Re: Breadcrumbs in the panel



> Some days ago I posted a few design ideas to the wiki:
> http://live.gnome.org/GnomeShell/DesignerPlayground/BreadcrumbsEtc
> 
> They contain some concepts recently mentioned on this list, like
> having the workspace name in the panel, window switching using the
> panel and shading windows instead of minimizing them.
> 
> On IRC, Marina suggested using the breadcrumbs on top for switching
> windows, and for requesting attention at another workspace or when
> another window is maximized. Owen mentioned that the designs might be
> too text-heavy, and for example 'Workspace 1' isn't recognizable if
> you don't see the name elsewhere.
> 
> Further comments are appreciated! (Below the wiki page, in private
> mail or on this list.) If I still think it's a good idea by next week,
> I'll try to implement it in a separate branch.

Great! Now this really shows why merging the window manager and the rest
of the shell makes a ton of sense. With the extra consistency by having
the window title drawn anywhere on the shell by the same underlying
system (sparing us redundant copies of window titles on the same screen)
this can shine brightly :)

The breadcrumb thing is beautiful. When I read breadcrumb I was
doubtful, but it grew on me the second I saw your pictures.

As well as giving us a neat all-in-one window switcher that sits at an
intuitive place, I bet this would let GNOME Shell scale really
seamlessly between desktop, netbook and phone interfaces.



Nice stuff with urgent windows so far. Urgent windows should be a good
way to do notifications for stuff that is in other workspaces,
especially. That idea presently fails (hence today's redundant
notification area) because the window list is often ignored and
misunderstood. Here, urgent windows could appear from the side of the
screen that faces the workspace the window is on (eg: if the window is
on the workspace to the right, it appears on the right side), above
maximized (but not fullscreen) windows. It could be a nice and clear way
to point the user towards important windows.
The idea could also be expanded to hidden windows (via a special
"hidden" workspace?), perhaps, for stuff like email notifications.

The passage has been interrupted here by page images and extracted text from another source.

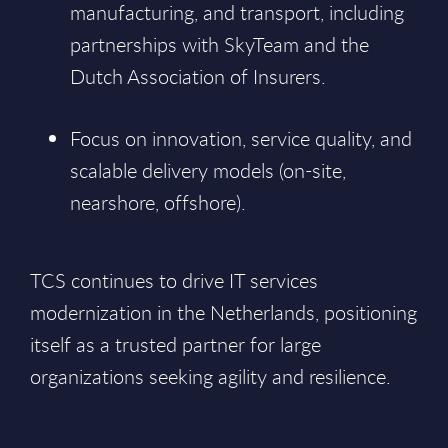
manufacturing, and transport, including
partnerships with SkyTeam and the
Dutch Association of Insurers.
Focus on innovation, service quality, and
scalable delivery models (on-site,
nearshore, offshore).
TCS continues to drive IT services
modernization in the Netherlands, positioning
itself as a trusted partner for large
organizations seeking agility and resilience.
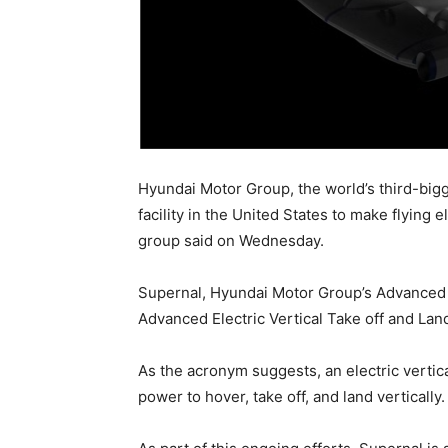
Hyundai Motor Group, the world’s third-bigg
facility in the United States to make flying 
group said on Wednesday.
Supernal, Hyundai Motor Group’s Advanced 
Advanced Electric Vertical Take off and Land
As the acronym suggests, an electric vertical
power to hover, take off, and land vertically.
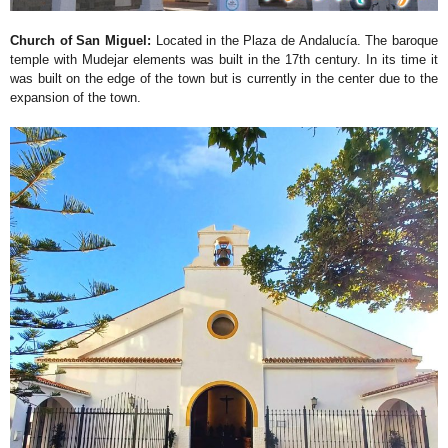
Church of San Miguel:
Located in the Plaza de Andalucía. The baroque
temple with Mudejar elements was built in the 17th century. In its time it
was built on the edge of the town but is currently in the center due to the
expansion of the town.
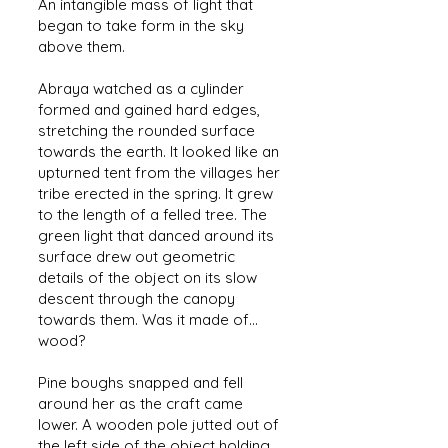
An intangible mass of light that
began to take form in the sky
above them.
Abraya watched as a cylinder
formed and gained hard edges,
stretching the rounded surface
towards the earth. It looked like an
upturned tent from the villages her
tribe erected in the spring. It grew
to the length of a felled tree. The
green light that danced around its
surface drew out geometric
details of the object on its slow
descent through the canopy
towards them. Was it made of...
wood?
Pine boughs snapped and fell
around her as the craft came
lower. A wooden pole jutted out of
the left side of the object holding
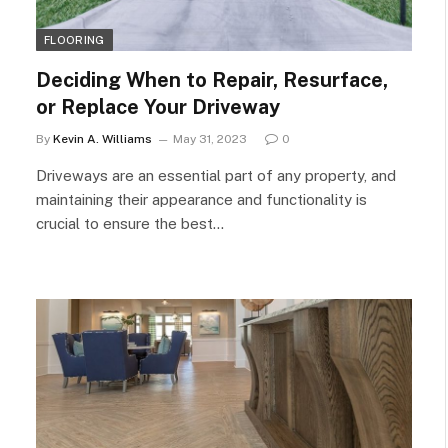
FLOORING
Deciding When to Repair, Resurface,
or Replace Your Driveway
By
Kevin A. Williams
May 31, 2023
0
Driveways are an essential part of any property, and
maintaining their appearance and functionality is
crucial to ensure the best…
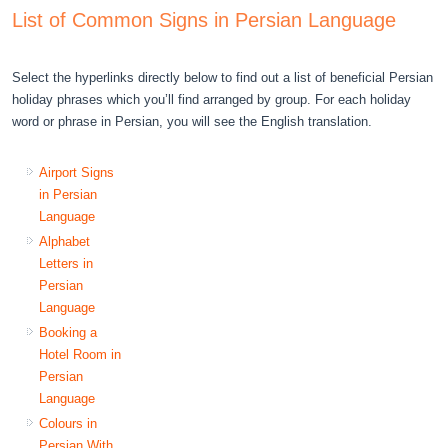
List of Common Signs in Persian Language
Select the hyperlinks directly below to find out a list of beneficial Persian
holiday phrases which you’ll find arranged by group. For each holiday
word or phrase in Persian, you will see the English translation.
Airport Signs
in Persian
Language
Alphabet
Letters in
Persian
Language
Booking a
Hotel Room in
Persian
Language
Colours in
Persian With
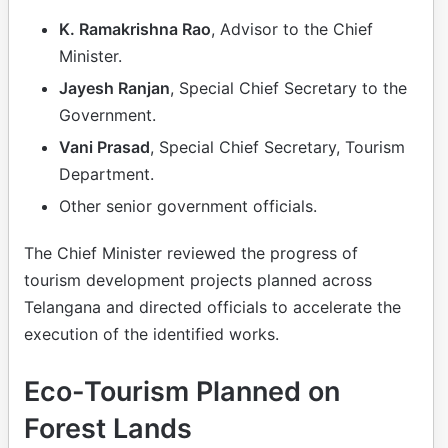
K. Ramakrishna Rao
, Advisor to the Chief
Minister.
Jayesh Ranjan
, Special Chief Secretary to the
Government.
Vani Prasad
, Special Chief Secretary, Tourism
Department.
Other senior government officials.
The Chief Minister reviewed the progress of
tourism development projects planned across
Telangana and directed officials to accelerate the
execution of the identified works.
Eco-Tourism Planned on
Forest Lands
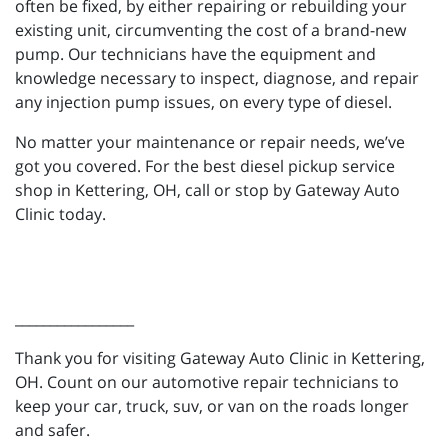
often be fixed, by either repairing or rebuilding your
existing unit, circumventing the cost of a brand-new
pump. Our technicians have the equipment and
knowledge necessary to inspect, diagnose, and repair
any injection pump issues, on every type of diesel.
No matter your maintenance or repair needs, we’ve
got you covered. For the best diesel pickup service
shop in Kettering, OH, call or stop by Gateway Auto
Clinic today.
_________________
Thank you for visiting Gateway Auto Clinic in Kettering,
OH. Count on our automotive repair technicians to
keep your car, truck, suv, or van on the roads longer
and safer.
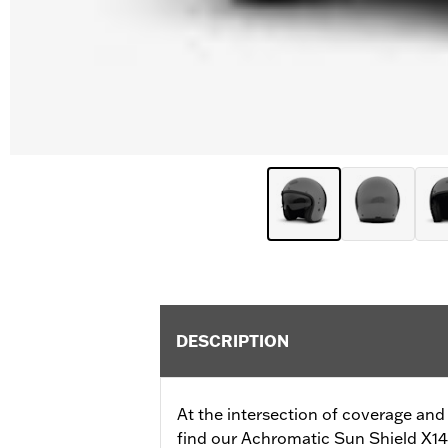
DESCRIPTION
At the intersection of coverage and
find our Achromatic Sun Shield X14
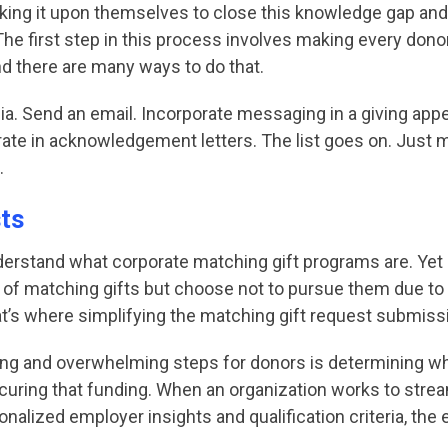
king it upon themselves to close this knowledge gap and 
e first step in this process involves making every dono
 and there are many ways to do that.
. Send an email. Incorporate messaging in a giving appea
erate in acknowledgement letters. The list goes on. Just
.
sts
derstand what corporate matching gift programs are. Yet a
f matching gifts but choose not to pursue them due to 
That’s where simplifying the matching gift request submis
 and overwhelming steps for donors is determining whethe
curing that funding. When an organization works to stre
nalized employer insights and qualification criteria, the 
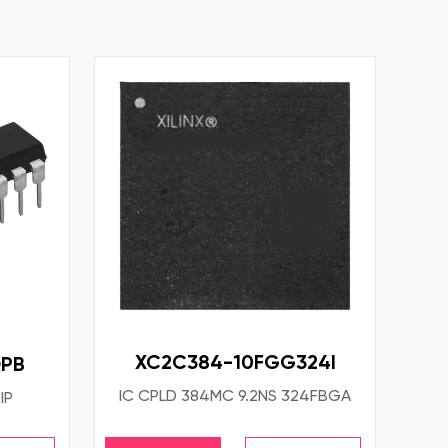
XC2C384-10FGG324I
PB
IC CPLD 384MC 9.2NS 324FBGA
IP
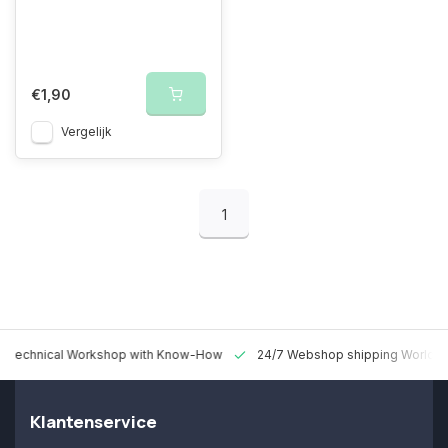
€1,90
Vergelijk
1
 Technical Workshop with Know-How
24/7 Webshop shipping Worldw
Klantenservice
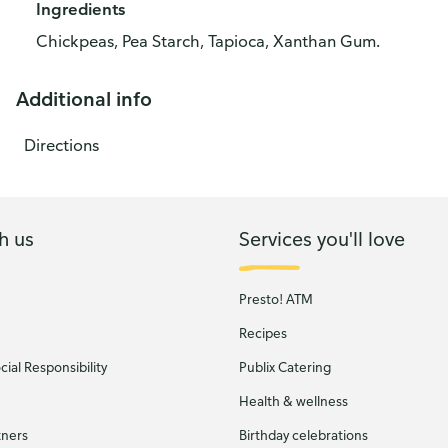
Ingredients
Chickpeas, Pea Starch, Tapioca, Xanthan Gum.
Additional info
Directions
h us
Services you'll love
Presto! ATM
Recipes
ial Responsibility
Publix Catering
Health & wellness
tners
Birthday celebrations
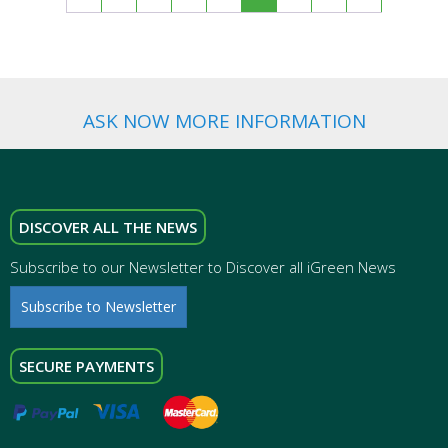
ASK NOW MORE INFORMATION
DISCOVER ALL THE NEWS
Subscribe to our Newsletter to Discover all iGreen News
Subscribe to Newsletter
SECURE PAYMENTS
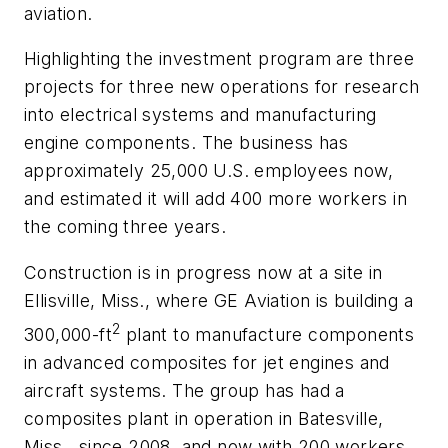
aviation.
Highlighting the investment program are three
projects for three new operations for research
into electrical systems and manufacturing
engine components. The business has
approximately 25,000 U.S. employees now,
and estimated it will add 400 more workers in
the coming three years.
Construction is in progress now at a site in
Ellisville, Miss., where GE Aviation is building a
2
300,000-ft
plant to manufacture components
in advanced composites for jet engines and
aircraft systems. The group has had a
composites plant in operation in Batesville,
Miss., since 2008, and now with 200 workers.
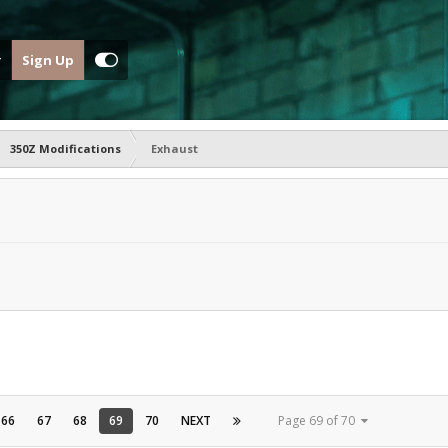
Sign Up
350Z Modifications
Exhaust
66
67
68
69
70
NEXT
Page 69 of 70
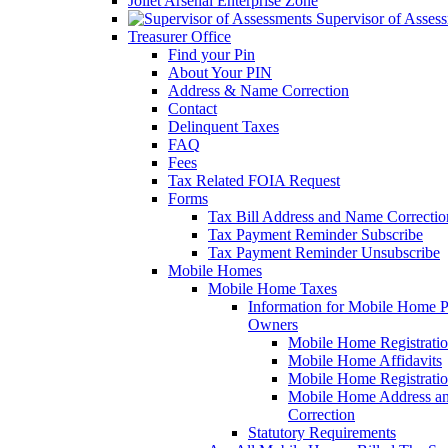
Joliet Arsenal Enterprise Zone
Supervisor of Asses
Treasurer Office
Find your Pin
About Your PIN
Address & Name Correction
Contact
Delinquent Taxes
FAQ
Fees
Tax Related FOIA Request
Forms
Tax Bill Address and Name Correcti
Tax Payment Reminder Subscribe
Tax Payment Reminder Unsubscribe
Mobile Homes
Mobile Home Taxes
Information for Mobile Home 
Owners
Mobile Home Registrati
Mobile Home Affidavits
Mobile Home Registrati
Mobile Home Address a
Correction
Statutory Requirements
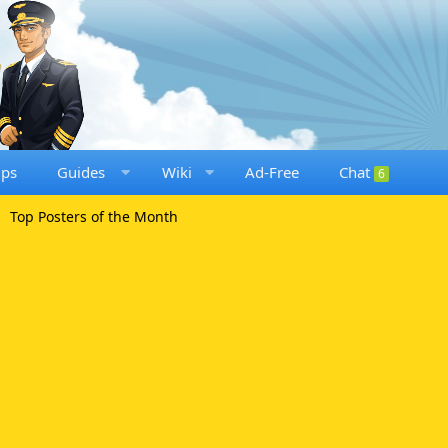
ups
Guides
Wiki
Ad-Free
Chat
6
Top Posters of the Month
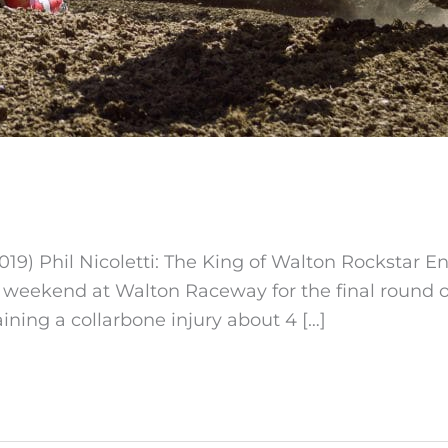
19) Phil Nicoletti: The King of Walton Rockstar E
is weekend at Walton Raceway for the final round 
ining a collarbone injury about 4 […]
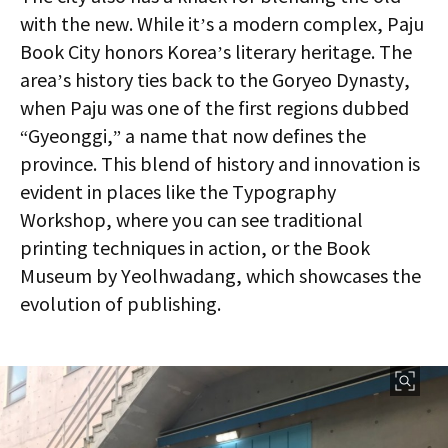
with the new. While it’s a modern complex, Paju
Book City honors Korea’s literary heritage. The
area’s history ties back to the Goryeo Dynasty,
when Paju was one of the first regions dubbed
“Gyeonggi,” a name that now defines the
province. This blend of history and innovation is
evident in places like the Typography
Workshop, where you can see traditional
printing techniques in action, or the Book
Museum by Yeolhwadang, which showcases the
evolution of publishing.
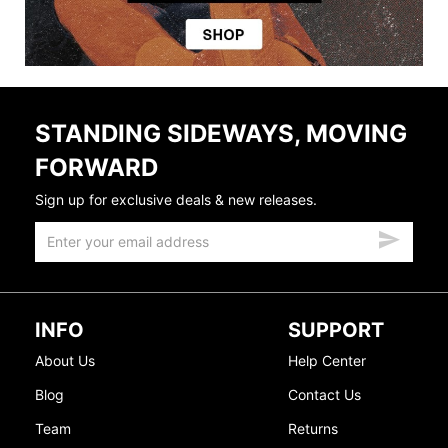
STANDING SIDEWAYS, MOVING
FORWARD
Sign up for exclusive deals & new releases.
INFO
SUPPORT
About Us
Help Center
Blog
Contact Us
Team
Returns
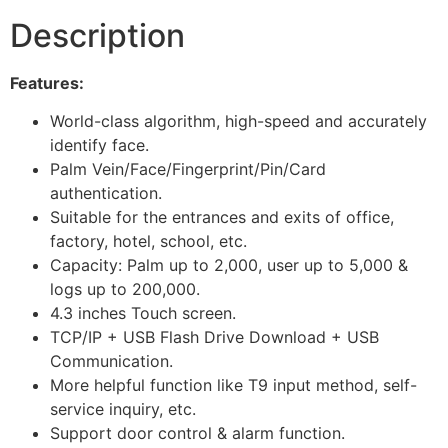
Description
Features:
World-class algorithm, high-speed and accurately
identify face.
Palm Vein/Face/Fingerprint/Pin/Card
authentication.
Suitable for the entrances and exits of office,
factory, hotel, school, etc.
Capacity: Palm up to 2,000, user up to 5,000 &
logs up to 200,000.
4.3 inches Touch screen.
TCP/IP + USB Flash Drive Download + USB
Communication.
More helpful function like T9 input method, self-
service inquiry, etc.
Support door control & alarm function.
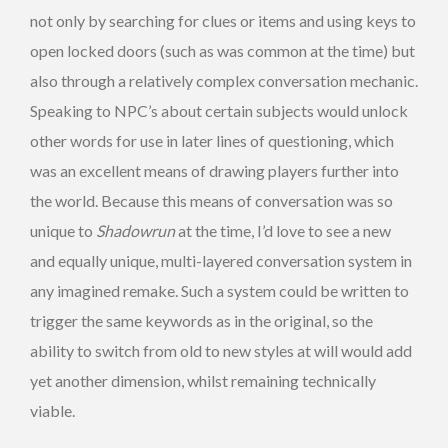
not only by searching for clues or items and using keys to
open locked doors (such as was common at the time) but
also through a relatively complex conversation mechanic.
Speaking to NPC’s about certain subjects would unlock
other words for use in later lines of questioning, which
was an excellent means of drawing players further into
the world. Because this means of conversation was so
unique to
Shadowrun
at the time, I’d love to see a new
and equally unique, multi-layered conversation system in
any imagined remake. Such a system could be written to
trigger the same keywords as in the original, so the
ability to switch from old to new styles at will would add
yet another dimension, whilst remaining technically
viable.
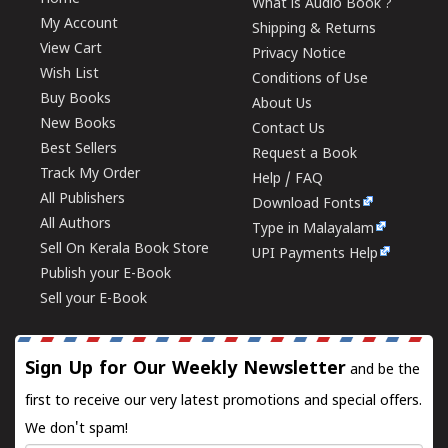
What is Audio Book ?
My Account
Shipping & Returns
View Cart
Privacy Notice
Wish List
Conditions of Use
Buy Books
About Us
New Books
Contact Us
Best Sellers
Request a Book
Track My Order
Help / FAQ
All Publishers
Download Fonts
All Authors
Type in Malayalam
Sell On Kerala Book Store
UPI Payments Help
Publish your E-Book
Sell your E-Book
Sign Up for Our Weekly Newsletter
and be the
first to receive our very latest promotions and special offers.
We don't spam!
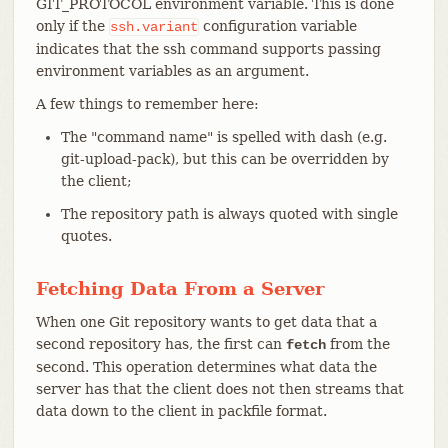
GIT_PROTOCOL environment variable. This is done
only if the
configuration variable
ssh.variant
indicates that the ssh command supports passing
environment variables as an argument.
A few things to remember here:
The "command name" is spelled with dash (e.g.
git-upload-pack), but this can be overridden by
the client;
The repository path is always quoted with single
quotes.
Fetching Data From a Server
When one Git repository wants to get data that a
second repository has, the first can
from the
fetch
second. This operation determines what data the
server has that the client does not then streams that
data down to the client in packfile format.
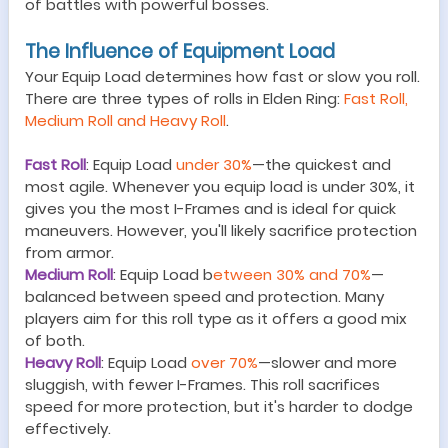
of battles with powerful bosses.
The
Influence
of Equipment Load
Your Equip Load determines how fast or slow you roll.
There are three types of rolls in Elden Ring:
Fast Roll,
Medium Roll and Heavy Roll
.
Fast Roll
:
Equip Load
under 30%
—
the quickest and
most agile. Whenever you equip load is under 30%, it
gives you the most I
-Frames and is ideal for quick
maneuvers.
However, you'll likely sacrifice protection
from armor.
Medium Roll
: Equip Load b
etween 30% and 70%
—
balanced between speed and protection. Many
players aim for this roll type as it offers a good mix
of both.
Heavy Roll
: Equip Load
over 70%
—
slower and more
sluggish, with fewer I-Frames. This roll sacrifices
speed for more protection, but it
'
s harder to dodge
effectively.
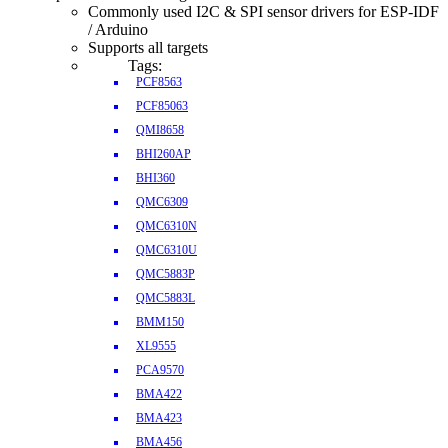
Commonly used I2C & SPI sensor drivers for ESP-IDF
/ Arduino
Supports all targets
Tags:
PCF8563
PCF85063
QMI8658
BHI260AP
BHI360
QMC6309
QMC6310N
QMC6310U
QMC5883P
QMC5883L
BMM150
XL9555
PCA9570
BMA422
BMA423
BMA456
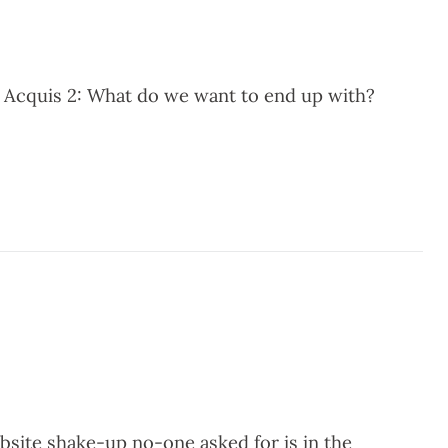
 Acquis 2: What do we want to end up with?
site shake-up no-one asked for is in the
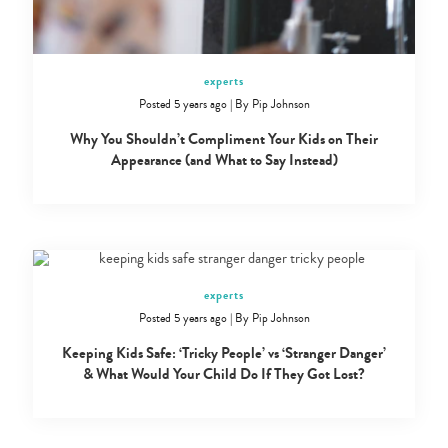
experts
Posted 5 years ago
|
By
Pip Johnson
Why You Shouldn’t Compliment Your Kids on Their
Appearance (and What to Say Instead)
experts
Posted 5 years ago
|
By
Pip Johnson
Keeping Kids Safe: ‘Tricky People’ vs ‘Stranger Danger’
& What Would Your Child Do If They Got Lost?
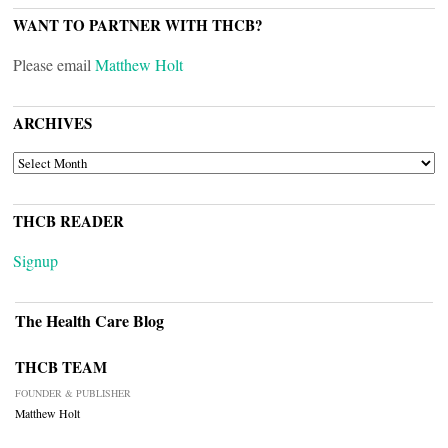
WANT TO PARTNER WITH THCB?
Please email
Matthew Holt
ARCHIVES
ARCHIVES
THCB READER
Signup
The Health Care Blog
THCB TEAM
FOUNDER & PUBLISHER
Matthew Holt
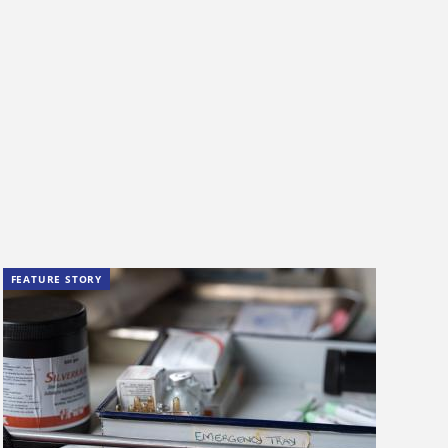
FEATURE STORY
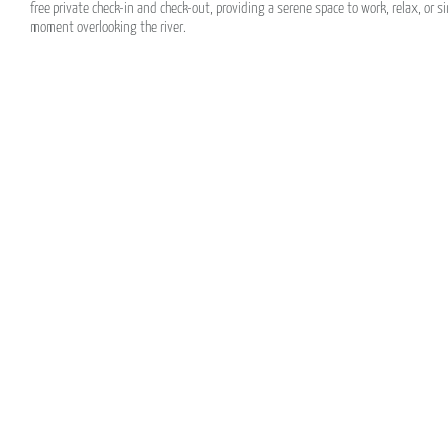
free private check-in and check-out, providing a serene space to work, relax, or s
moment overlooking the river.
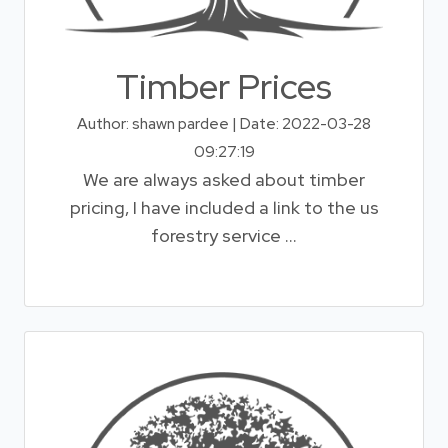
Timber Prices
Author: shawn pardee | Date: 2022-03-28
09:27:19
We are always asked about timber
pricing, I have included a link to the us
forestry service ...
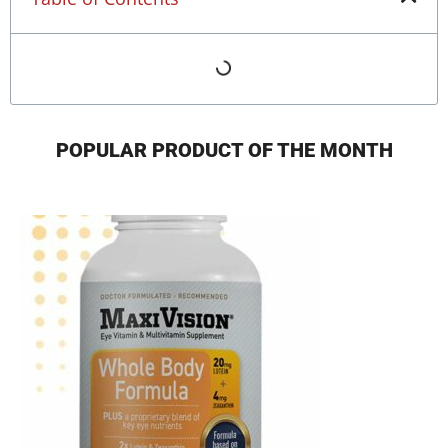
POPULAR PRODUCT OF THE MONTH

The best thing with shaded vs. minimized windows is definitely that the
user can place them wherever they make sense to him, and also that they
still act like (and look like) windows. I think this could give the
desktop a more physical, natural atmosphere. Here the user can direct a
window to the appropriate place instead of closing it and hoping the
application developer has it force itself onto the panel or something.

(Forgive me, I'm going to keep calling this minimizing since shading is
really just how minimizing should behave, but I really do mean
minimizing in that the same window becomes just a title bar rather than
being duplicated somewhere else).

I keep poking at the notification area abuse because it is one of the
worst things that happened to computer user interfaces. (Highlighted by
the bubble notifications that then say "hey, I'm not really closed even
though you just closed me! I just ran away here to the bottom right
corner. Now if you actually want to close me, as you seemed to suggest
by clicking CLOSE, you need to do it on my terms via a secondary click,
because we dearly hope your primary intent is not to stop me from
running!). The issue should be at the top of everyone's mind.

It hasn't really happened to us in full swing yet, but GNOME isn't doing
anything different that would stop what happened to Windows from
happening here down the line. (And it already does in some circles; it's
just an option).
A window "iconifying" itself to the notification area is not a behaviour
we can expect the user to see in advance and really harms the
environment. Close doesn't always mean close anymore; in some contexts
people expect it to mean "REALLY minimize window" instead of "close
window," and if it actually closes the thing they get confused (and a
kitten dies of hunger). We need to reverse that trend somehow. This can
be done by enhancing Minimize so it does the same trick, since that is
what Minimize is meant to do anyway. Somehow I think shading, combined
with stronger use of workspaces and slightly better visibility for
minimized windows (since they're now "shaded" instead), could be a
perfect start...


Bye,
Dylan McCall



On another line entirely: Awesome window theme in that mockup :) Really,
I love how you change the buttons for windows in particular states.